BEGIN GIVEN DATA

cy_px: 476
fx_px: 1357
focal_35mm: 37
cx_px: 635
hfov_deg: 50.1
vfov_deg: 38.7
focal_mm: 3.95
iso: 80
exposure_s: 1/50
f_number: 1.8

END GIVEN DATA
BEGIN GIVEN DATA

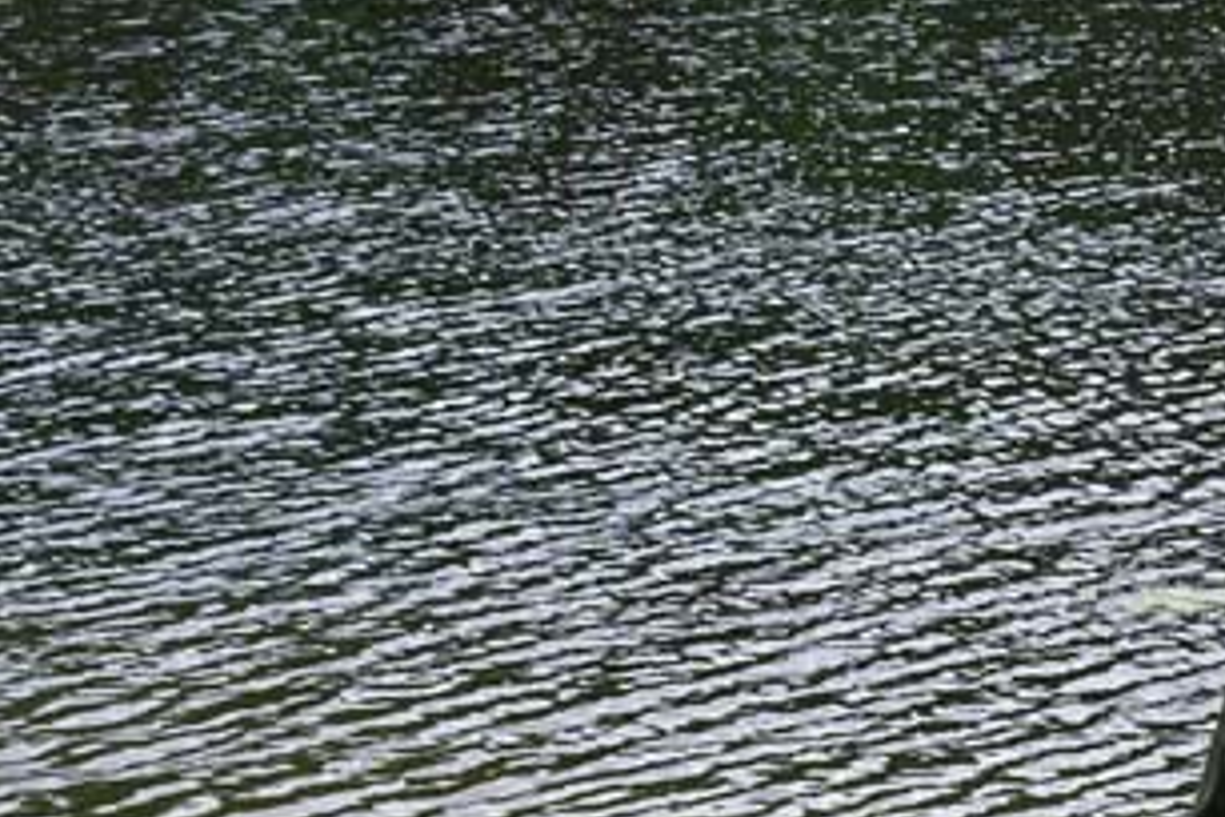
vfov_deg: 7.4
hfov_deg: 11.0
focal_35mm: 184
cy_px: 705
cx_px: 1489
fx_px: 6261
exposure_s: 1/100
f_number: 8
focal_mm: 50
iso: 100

END GIVEN DATA

WRITTEN TASK
Look through the entries above and quote exactly the lines from the line with "hfov_deg: 50.1" to the line with "f_number: 1.8", counting both of those lines.

RESPONSE BELOW
hfov_deg: 50.1
vfov_deg: 38.7
focal_mm: 3.95
iso: 80
exposure_s: 1/50
f_number: 1.8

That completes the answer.